A pervading theme makes us question the value of life – would we value our existence if it was limitless? Tomorrow and his master, Valentyne, both enjoy an eternal life that is juxtaposed with the ephemeral; when we meet secondary characters such as the indomitable Sporco or the sensitive Blaise, whose lives are but instants in those of our protagonists, these short-lived characters’ vitality and ‘presentness’ becomes all the more apparent. We examine also the complex relationship between two men – Valentyne and his counterpart Vilder. Each copes with eternity in different ways: Valentyne by working to preserve the lives of others and bring them comfort, and Vilder, by pursuing a more hedonistic, self-centred life. Neither seem to gain any satisfaction through their actions, and through the ages are locked in a love/hate relationship.

We see also, a Europe turned upside down by war, with graphic illustration of the battle of Waterloo and the resultant carnage that is brought to life in such a way that will leave you in no doubt that war is far from noble. Threaded through this is a search for meaning, because a life without the limitations placed upon it by death, can easily become meaningless.

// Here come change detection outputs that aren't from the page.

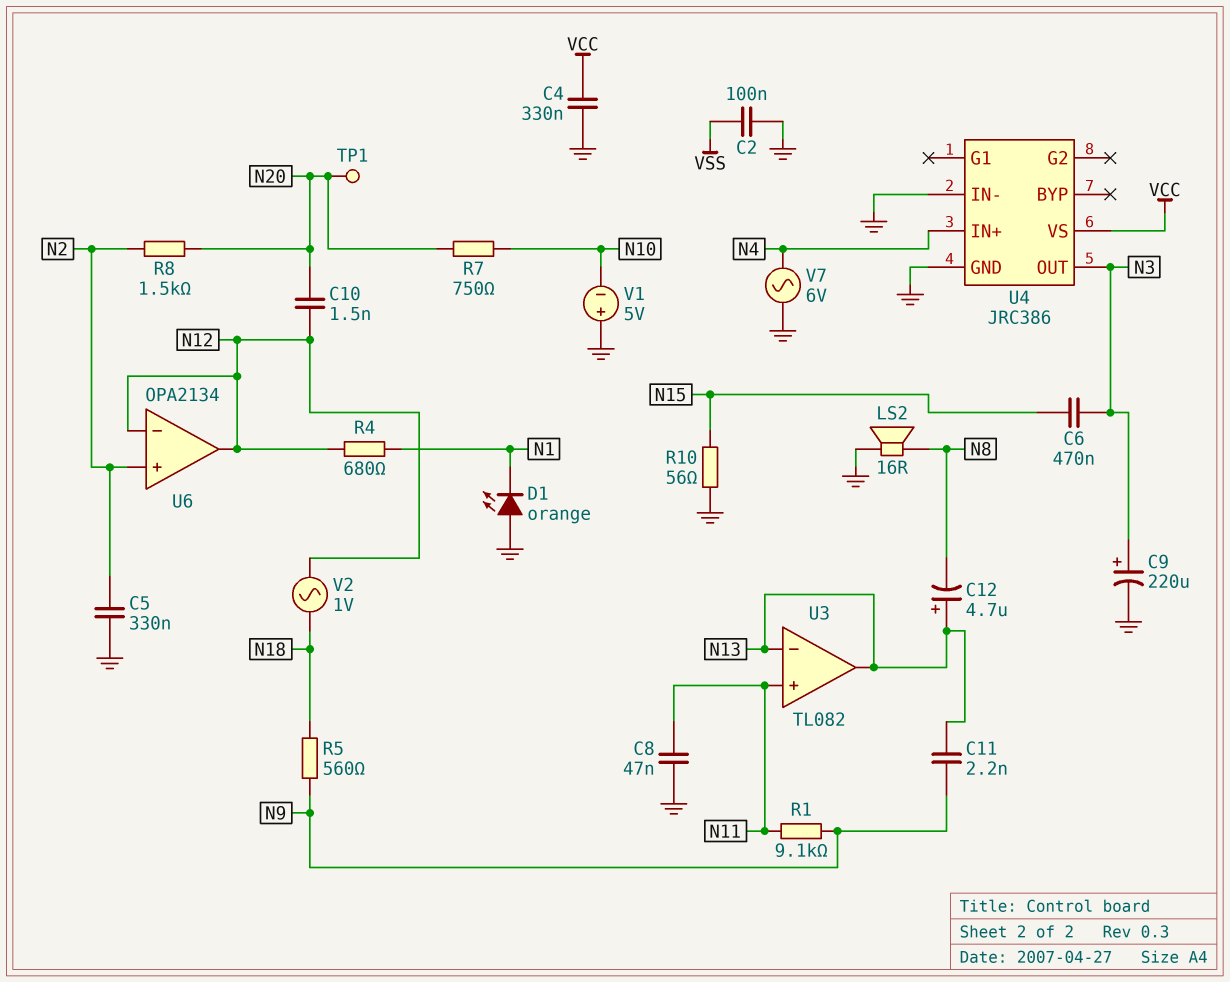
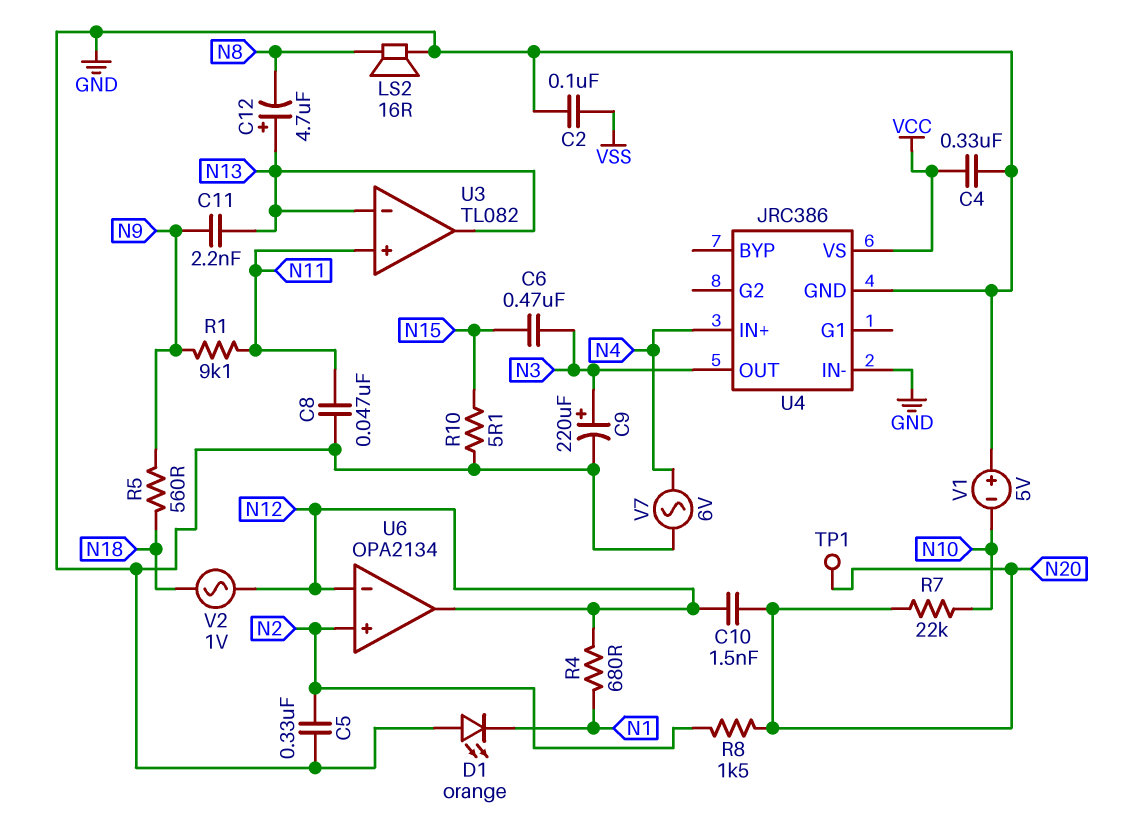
R7: 750 (N10, N20) -> 22k (N10, N20)
R10: 56 (GND, N15) -> 5.1 (GND, N15)

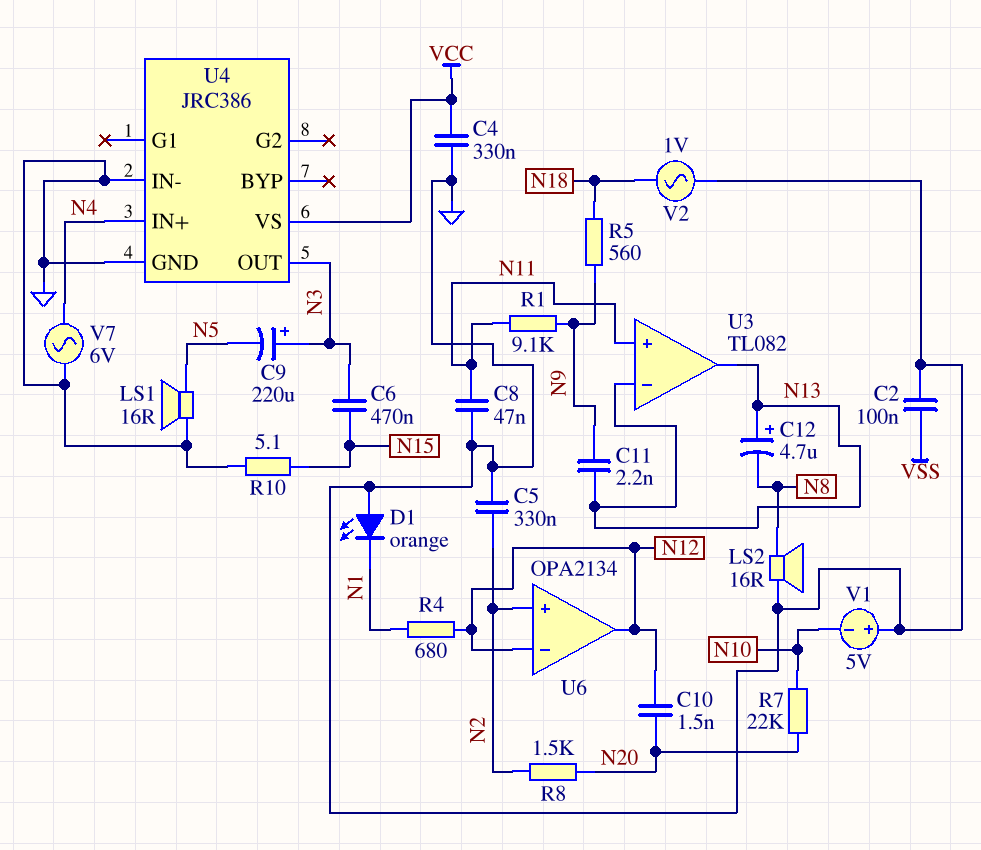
C9: 220uF (plus N3, minus GND) -> 220uF (plus N3, minus N5)
LS1: none -> speaker 16R (GND, N5)
TP1: test point (N20) -> none
V2: AC 1V (N12, N18) -> AC 1V (GND, N18)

Tomorrow is not a happy read, but it is filled with evocative prose and astute observations. In addition, the novel jumps backwards and forwards in time, and this non-linear execution may be confusing to some. If viewed in a linear way, the plot isn’t all that developed – there are patches that fall flat, and are propped up by the author’s lush style. So, this is more a novel about internal alchemy for Valentyne, in which we are not privy to his thoughts, but we view his journey through the lens of his loyal dog. In that sense, I don’t think this novel is going to be for everyone, but it’s certainly a memorable story that will prey on my mind for a while yet.

Sunday, July 7, 2019

The Gorgon Bride by Galen Surlak-Ramsey

The Gorgon Bride by Galen Surlak-Ramsey has all the ingredients that I enjoy in fantasy comedy – ancient gods, magic, and true love overcoming all obstacles. So at a glance if I could say who’d enjoy this book, I’d single out those of you who’ve read and enjoyed Good Omens by Terry Pratchett and Neil Gaiman, and hells, while we’re at it, if you’re a Discworld fan then you’ll be on familiar turf with The Gorgon Bride.

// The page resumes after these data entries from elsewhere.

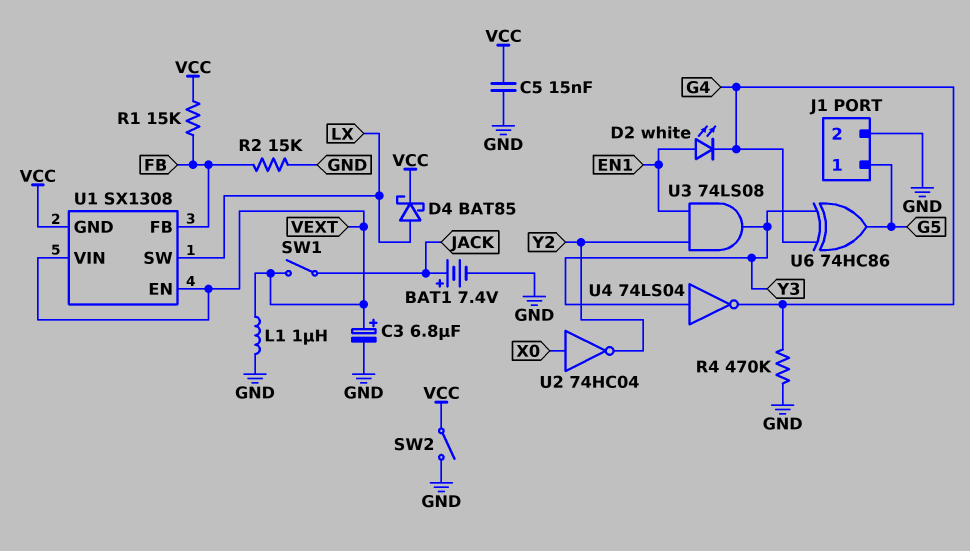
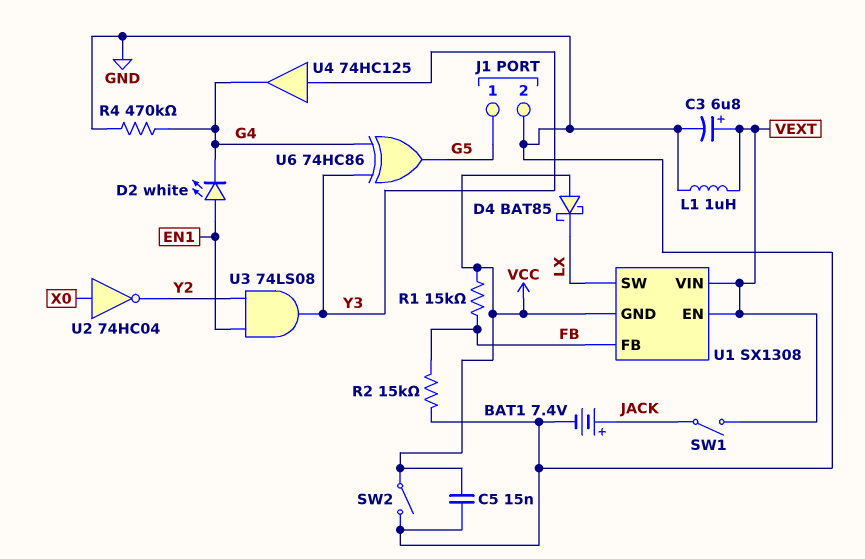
D4: schottky BAT85 (A LX, K VCC) -> schottky BAT85 (A VCC, K LX)
U4: NOT 74LS04 (in Y3, out G4) -> buffer 74HC125 (in Y3, out G4)

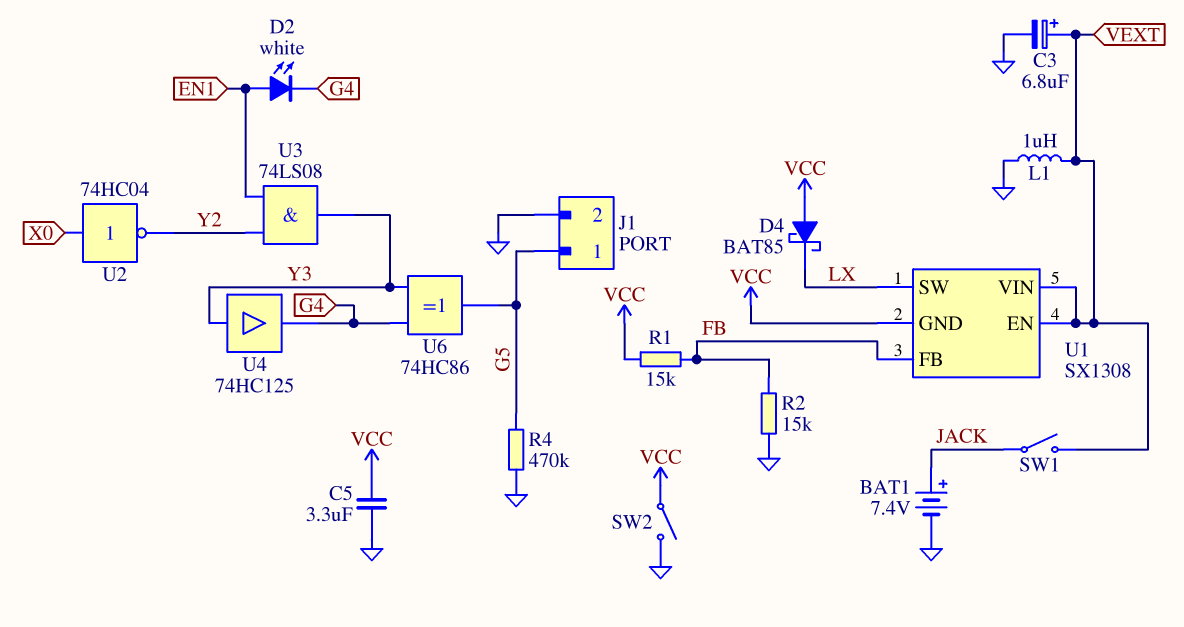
C5: 15nF (GND, VCC) -> 3.3uF (GND, VCC)
R4: 470k (G4, GND) -> 470k (G5, GND)

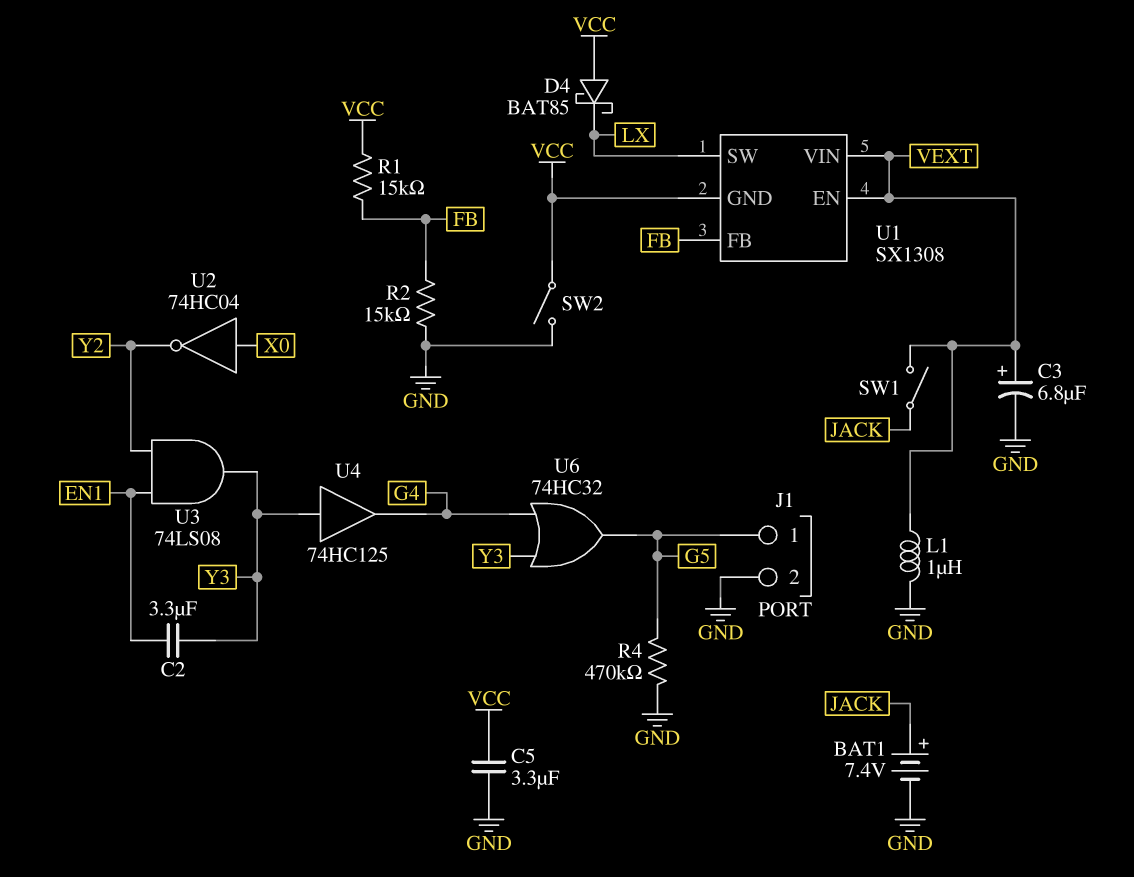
C2: none -> 3.3uF (EN1, Y3)
D2: LED white (A EN1, K G4) -> none
U6: XOR 74HC86 (in G4, in Y3, out G5) -> OR 74HC32 (in G4, in Y3, out G5)

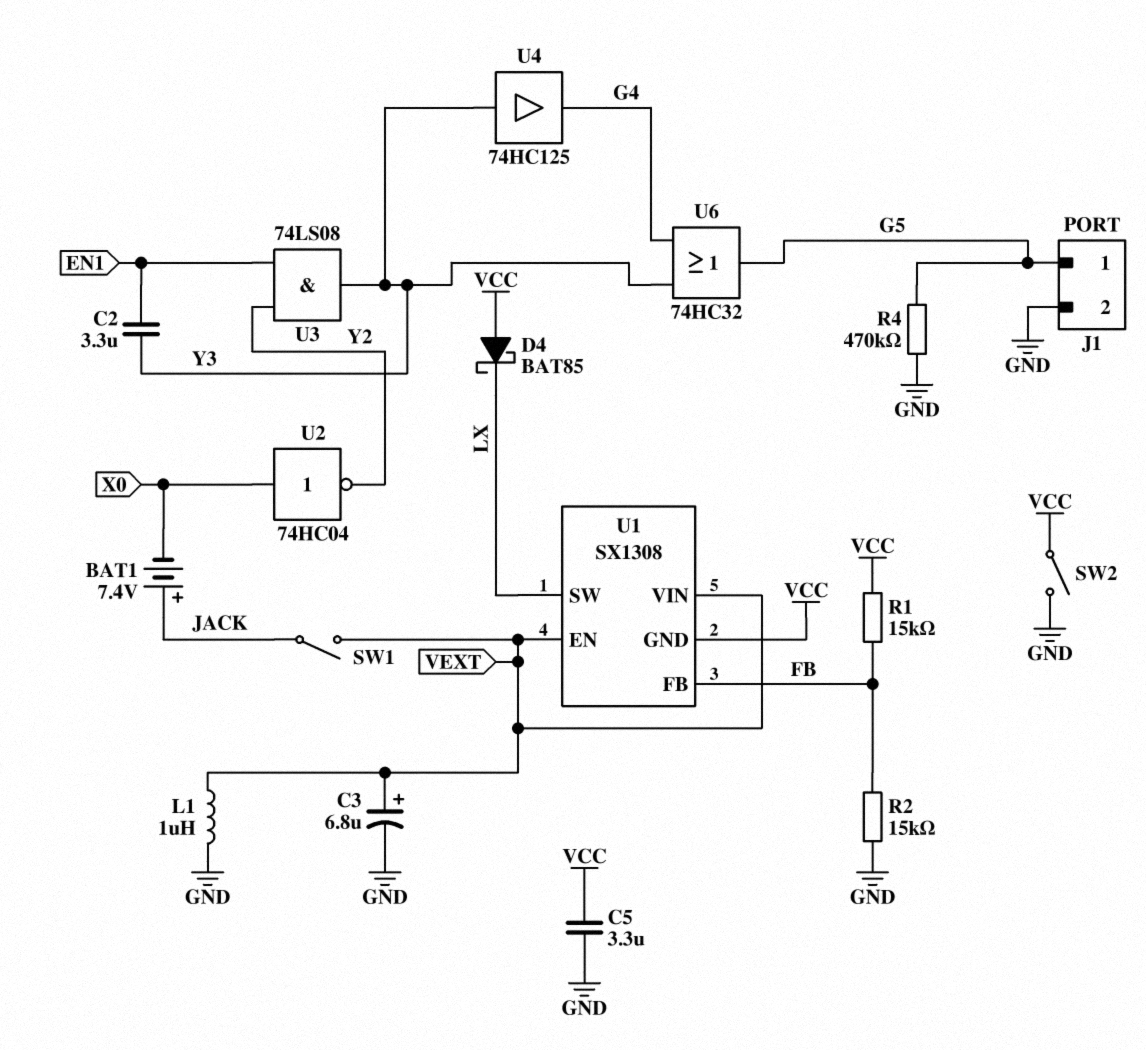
BAT1: 7.4V (plus JACK, minus GND) -> 7.4V (plus JACK, minus X0)

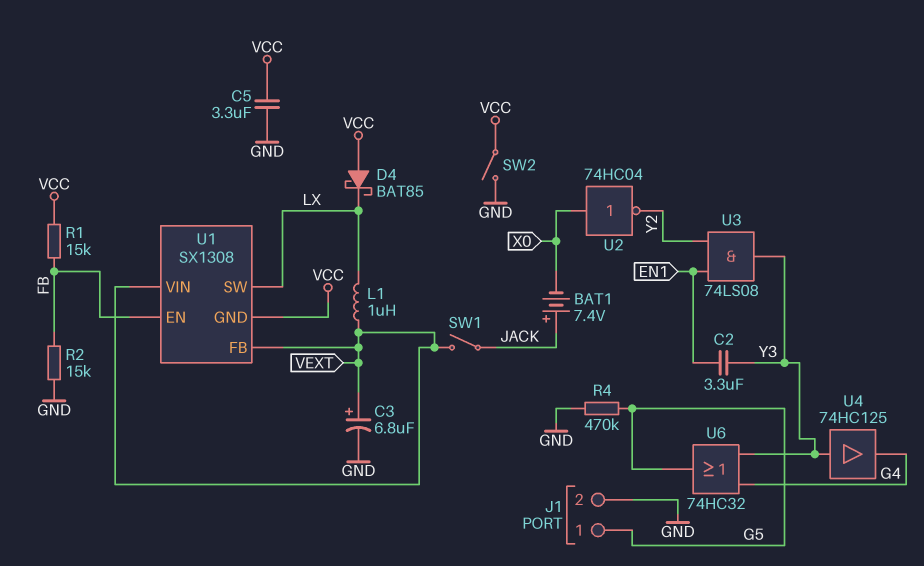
L1: 1uH (GND, VEXT) -> 1uH (LX, VEXT)
U1 pin EN: VEXT -> FB
U1 pin FB: FB -> VEXT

I will admit that I’m not a huge fan of fantasy comedy (I’m one of the sad sacks for whom Good Omens fell flat the second time I read it, and neither do I indulge in any of Pratchett’s writing anymore, even though I admit that the writing is good – the fault very much lies with the reader and not the author.) So, here goes. I’m going to take off my spooky, serious GrimDark-loving hat and tell you what I liked about this novel as if I were the intended readership.

Alex, a wealthy, professional pianist, is quietly minding his business when a whale lands on him, killing him instantly. It all goes a bit bonkers after that, as a deceased Alex finds himself landed in the midst of a contest between ancient Greek gods … and he himself married to the gorgon Euryale.

On a quest to save his marriage, not only must Alex outwit and outfight gods and monsters, but must figure out what love means to him. And while at first I wasn’t exactly sure where the author was going with this story, by the end of (yet another) quest for Alex and without giving spoilers, I was fully on board with how the story is resolved.

My only criticism is that the pacing of the novel is a bit off. I didn’t really get stung by a sense of urgency and high stakes, but the quality of the writing and the interaction between characters more than makes up for that.

Alex himself grows as a character, from someone who’s self-absorbed and decidedly unheroic, into someone who’s willing to take on the god of war himself, even if his plans never quite work out quite the way he expects them to. Add to that, a wonderful cast of gods and monsters, and you’ve got a fun, rip-roaring plot of mythical proportions that kept me suitably entertained. Author Galen certainly knows his stuff in terms of Greek mythology, and he does a cracking good job bringing that ancient pantheon to life with plenty of in-jokes only those who know their myths will get (and appreciate).